- WRITTEN REQUEST: In the text on scene construction, which two films are held up as masterpieces of scene construction and dialogue?

- TEXT:
— BEGIN —

Once again, the last line is the key line of the scene and the story. When Butch asks Sundance if he saw their nemesis Lafors out there and Sundance says no, Butch replies, "Good. For a minute I thought we were in trouble."

MASTERPIECES OF SCENE CONSTRUCTION

I'd like to take one last look at the techniques of scene construction and dialogue by studying two great films,
Casablanca
and
The Godfather.
These films are masterpieces in the art of storytelling, and their scene construction and dialogue are brilliant. Because so much of your success in scene writing depends on your ability to place a scene on the arc of your hero's development, I want to explore scenes that come from the beginning and the end of these two films. To fully appreciate the excellence of scene construction and dialogue, give yourself the pleasure of seeing these films again.

C
asablanca

(play
Everybody Comes to Rick's
by Murray Burnett and Joan Alison,

screenplay by Julius J. Epstein, Philip G. Epstein, and Howard Koch, 1942)

— END —

- MATERIAL SUPPLIED:
— BEGIN —

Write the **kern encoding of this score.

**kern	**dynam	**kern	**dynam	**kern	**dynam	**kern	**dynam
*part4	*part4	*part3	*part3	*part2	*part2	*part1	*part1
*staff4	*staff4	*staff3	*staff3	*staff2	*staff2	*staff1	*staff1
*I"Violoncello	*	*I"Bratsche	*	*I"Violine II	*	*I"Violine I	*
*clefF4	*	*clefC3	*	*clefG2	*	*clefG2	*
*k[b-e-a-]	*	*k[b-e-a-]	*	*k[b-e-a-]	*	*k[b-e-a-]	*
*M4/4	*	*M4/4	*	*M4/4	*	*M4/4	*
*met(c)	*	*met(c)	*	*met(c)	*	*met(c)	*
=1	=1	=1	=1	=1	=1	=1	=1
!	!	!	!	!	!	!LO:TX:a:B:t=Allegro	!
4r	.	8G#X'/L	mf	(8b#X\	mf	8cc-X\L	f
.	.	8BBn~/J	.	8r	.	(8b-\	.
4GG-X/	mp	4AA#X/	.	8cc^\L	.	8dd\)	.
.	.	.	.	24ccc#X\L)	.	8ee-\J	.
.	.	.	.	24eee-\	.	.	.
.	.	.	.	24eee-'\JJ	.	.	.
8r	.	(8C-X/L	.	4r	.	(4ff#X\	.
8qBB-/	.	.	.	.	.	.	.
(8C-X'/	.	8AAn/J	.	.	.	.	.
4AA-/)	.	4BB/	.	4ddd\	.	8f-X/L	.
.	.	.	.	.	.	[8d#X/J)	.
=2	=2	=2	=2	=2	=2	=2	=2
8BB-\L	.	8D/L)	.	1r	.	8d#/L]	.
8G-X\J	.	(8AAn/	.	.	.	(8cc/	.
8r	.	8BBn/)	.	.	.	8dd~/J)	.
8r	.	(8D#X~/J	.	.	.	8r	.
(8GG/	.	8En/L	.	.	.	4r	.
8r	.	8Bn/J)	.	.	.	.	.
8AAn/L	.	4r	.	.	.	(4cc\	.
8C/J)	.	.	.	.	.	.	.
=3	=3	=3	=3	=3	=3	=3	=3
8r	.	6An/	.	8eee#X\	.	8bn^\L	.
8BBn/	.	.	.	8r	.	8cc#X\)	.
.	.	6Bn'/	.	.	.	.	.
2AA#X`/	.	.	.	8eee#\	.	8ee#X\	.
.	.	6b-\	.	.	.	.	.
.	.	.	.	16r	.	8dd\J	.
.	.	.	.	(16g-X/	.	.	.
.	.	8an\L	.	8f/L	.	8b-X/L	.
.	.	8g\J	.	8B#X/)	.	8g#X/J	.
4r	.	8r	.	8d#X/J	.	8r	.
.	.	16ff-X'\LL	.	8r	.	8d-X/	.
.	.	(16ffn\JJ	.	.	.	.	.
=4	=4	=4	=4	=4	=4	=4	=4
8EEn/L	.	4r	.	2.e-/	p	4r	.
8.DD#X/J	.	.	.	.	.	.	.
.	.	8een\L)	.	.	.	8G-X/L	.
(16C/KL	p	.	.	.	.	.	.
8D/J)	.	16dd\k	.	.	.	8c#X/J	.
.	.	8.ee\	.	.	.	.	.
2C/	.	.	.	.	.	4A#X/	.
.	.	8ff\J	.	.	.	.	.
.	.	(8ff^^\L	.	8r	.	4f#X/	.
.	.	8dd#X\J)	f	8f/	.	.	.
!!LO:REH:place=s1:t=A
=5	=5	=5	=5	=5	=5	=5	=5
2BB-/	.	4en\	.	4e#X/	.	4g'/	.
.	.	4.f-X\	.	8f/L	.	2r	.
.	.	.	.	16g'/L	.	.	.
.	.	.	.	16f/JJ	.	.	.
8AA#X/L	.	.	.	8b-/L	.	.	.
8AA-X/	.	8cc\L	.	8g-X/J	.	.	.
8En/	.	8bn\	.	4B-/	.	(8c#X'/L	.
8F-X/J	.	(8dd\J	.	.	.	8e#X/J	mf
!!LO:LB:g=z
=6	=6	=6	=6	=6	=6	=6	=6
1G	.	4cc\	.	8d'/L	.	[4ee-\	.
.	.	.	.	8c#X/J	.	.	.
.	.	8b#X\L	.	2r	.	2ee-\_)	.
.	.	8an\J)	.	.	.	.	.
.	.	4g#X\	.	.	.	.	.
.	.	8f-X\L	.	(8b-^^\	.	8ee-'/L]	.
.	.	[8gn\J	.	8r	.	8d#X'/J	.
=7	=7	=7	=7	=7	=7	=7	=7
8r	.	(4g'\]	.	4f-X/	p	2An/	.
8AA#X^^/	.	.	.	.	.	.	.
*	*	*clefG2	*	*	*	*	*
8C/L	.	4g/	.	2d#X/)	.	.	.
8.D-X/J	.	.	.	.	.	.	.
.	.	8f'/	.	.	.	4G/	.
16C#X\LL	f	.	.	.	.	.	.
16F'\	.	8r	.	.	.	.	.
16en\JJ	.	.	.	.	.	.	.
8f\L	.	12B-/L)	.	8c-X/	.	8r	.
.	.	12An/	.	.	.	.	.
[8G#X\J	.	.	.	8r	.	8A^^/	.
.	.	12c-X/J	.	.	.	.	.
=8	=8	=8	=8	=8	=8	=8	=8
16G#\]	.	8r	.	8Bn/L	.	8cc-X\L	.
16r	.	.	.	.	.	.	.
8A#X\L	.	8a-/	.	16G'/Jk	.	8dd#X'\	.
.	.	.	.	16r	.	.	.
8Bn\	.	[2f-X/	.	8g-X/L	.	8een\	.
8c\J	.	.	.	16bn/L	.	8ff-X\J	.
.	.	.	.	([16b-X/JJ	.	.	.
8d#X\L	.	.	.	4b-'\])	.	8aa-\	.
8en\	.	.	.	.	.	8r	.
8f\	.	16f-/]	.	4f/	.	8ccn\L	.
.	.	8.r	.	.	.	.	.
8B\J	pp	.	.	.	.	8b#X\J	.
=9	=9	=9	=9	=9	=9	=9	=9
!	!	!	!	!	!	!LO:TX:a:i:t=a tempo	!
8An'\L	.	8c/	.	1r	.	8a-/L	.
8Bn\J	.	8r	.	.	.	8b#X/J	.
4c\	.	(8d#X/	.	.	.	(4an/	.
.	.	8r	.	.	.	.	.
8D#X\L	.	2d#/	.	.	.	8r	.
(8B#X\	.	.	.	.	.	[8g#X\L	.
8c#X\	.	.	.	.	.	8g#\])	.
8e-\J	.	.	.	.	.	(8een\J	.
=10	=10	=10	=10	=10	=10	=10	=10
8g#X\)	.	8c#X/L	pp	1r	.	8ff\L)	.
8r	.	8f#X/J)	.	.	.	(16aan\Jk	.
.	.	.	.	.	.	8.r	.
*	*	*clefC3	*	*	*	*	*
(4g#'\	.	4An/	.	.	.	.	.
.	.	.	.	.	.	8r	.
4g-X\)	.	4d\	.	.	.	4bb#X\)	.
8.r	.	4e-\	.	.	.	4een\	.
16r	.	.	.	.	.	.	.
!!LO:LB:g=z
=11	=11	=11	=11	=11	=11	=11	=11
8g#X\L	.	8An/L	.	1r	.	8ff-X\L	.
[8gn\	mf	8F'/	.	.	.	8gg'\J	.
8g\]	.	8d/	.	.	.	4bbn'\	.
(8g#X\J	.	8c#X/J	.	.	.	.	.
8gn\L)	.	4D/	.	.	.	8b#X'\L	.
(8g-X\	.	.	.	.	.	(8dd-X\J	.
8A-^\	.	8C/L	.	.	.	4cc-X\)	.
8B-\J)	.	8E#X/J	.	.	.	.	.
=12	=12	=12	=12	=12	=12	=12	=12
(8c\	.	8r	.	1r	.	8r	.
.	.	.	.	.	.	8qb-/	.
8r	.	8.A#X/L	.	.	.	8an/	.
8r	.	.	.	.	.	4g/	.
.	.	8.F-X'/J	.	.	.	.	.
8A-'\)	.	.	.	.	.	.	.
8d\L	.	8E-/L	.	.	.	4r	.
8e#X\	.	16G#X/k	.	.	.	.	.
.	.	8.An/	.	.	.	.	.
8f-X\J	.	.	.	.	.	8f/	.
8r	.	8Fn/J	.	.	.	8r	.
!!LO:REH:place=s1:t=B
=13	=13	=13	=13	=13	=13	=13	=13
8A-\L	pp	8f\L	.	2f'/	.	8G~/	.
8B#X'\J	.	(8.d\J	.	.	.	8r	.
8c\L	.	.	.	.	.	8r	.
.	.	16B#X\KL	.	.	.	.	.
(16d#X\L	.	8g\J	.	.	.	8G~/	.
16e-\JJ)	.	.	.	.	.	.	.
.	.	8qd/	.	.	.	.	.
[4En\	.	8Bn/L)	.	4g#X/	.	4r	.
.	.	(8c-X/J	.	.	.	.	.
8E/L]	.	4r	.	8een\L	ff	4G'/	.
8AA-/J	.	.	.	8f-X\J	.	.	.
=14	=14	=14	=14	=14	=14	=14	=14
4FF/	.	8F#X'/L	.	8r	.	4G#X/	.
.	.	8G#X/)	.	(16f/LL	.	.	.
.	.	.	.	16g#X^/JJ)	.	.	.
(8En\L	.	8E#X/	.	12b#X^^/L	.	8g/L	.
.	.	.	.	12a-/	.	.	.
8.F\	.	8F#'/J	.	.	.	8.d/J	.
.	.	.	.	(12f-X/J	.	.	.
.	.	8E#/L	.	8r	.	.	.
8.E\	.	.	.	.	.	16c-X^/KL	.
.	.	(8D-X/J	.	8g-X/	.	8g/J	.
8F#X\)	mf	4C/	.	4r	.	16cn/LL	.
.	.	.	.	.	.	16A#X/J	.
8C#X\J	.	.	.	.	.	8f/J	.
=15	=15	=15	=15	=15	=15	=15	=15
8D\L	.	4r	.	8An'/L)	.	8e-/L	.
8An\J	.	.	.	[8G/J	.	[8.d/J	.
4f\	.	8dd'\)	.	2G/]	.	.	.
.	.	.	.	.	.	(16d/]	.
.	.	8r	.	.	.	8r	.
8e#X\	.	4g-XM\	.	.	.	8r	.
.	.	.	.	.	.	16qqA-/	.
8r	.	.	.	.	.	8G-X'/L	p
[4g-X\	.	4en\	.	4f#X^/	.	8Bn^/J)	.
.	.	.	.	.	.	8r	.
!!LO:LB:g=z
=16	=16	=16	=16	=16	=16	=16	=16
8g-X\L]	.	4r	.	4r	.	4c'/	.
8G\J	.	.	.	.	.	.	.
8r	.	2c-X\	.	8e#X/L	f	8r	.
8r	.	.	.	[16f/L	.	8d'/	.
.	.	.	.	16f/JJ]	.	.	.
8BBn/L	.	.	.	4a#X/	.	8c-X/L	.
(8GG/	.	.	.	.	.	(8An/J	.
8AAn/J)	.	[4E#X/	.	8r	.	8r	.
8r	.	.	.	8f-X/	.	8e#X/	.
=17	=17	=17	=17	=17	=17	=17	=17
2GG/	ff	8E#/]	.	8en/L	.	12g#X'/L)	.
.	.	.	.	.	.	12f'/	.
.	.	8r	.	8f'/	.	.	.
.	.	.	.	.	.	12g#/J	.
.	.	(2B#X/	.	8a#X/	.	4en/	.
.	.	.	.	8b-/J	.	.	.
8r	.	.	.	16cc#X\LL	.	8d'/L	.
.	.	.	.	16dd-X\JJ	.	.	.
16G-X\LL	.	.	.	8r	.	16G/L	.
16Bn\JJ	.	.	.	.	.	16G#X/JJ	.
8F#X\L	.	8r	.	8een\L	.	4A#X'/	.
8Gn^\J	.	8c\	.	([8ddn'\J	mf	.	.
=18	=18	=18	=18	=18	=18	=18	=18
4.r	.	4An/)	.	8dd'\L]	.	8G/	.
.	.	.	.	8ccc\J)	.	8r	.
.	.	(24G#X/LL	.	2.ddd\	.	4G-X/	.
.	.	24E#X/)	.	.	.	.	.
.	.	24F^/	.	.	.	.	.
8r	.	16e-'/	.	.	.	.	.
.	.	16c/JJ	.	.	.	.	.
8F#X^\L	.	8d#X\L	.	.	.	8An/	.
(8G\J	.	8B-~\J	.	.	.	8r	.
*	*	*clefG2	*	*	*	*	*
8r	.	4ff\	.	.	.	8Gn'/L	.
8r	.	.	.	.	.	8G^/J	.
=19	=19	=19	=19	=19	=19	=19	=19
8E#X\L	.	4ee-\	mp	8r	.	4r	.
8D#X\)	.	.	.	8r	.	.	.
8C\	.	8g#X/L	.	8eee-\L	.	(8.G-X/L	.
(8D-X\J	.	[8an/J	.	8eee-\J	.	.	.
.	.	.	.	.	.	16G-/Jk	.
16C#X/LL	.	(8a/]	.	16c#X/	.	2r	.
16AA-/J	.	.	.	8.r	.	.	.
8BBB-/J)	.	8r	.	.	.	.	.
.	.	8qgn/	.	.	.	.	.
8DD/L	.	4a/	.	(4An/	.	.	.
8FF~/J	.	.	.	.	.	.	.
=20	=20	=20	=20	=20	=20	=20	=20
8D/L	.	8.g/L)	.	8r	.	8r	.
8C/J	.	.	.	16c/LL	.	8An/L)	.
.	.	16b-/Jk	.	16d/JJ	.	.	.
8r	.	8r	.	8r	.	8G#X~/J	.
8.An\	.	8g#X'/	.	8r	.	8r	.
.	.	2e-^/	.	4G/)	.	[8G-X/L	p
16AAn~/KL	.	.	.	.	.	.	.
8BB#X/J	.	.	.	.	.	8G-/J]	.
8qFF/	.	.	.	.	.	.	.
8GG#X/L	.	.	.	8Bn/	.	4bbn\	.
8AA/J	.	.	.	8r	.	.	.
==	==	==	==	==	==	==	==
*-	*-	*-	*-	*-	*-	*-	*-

— END —

- PROBLEM SOLUTION: Casablanca and The Godfather.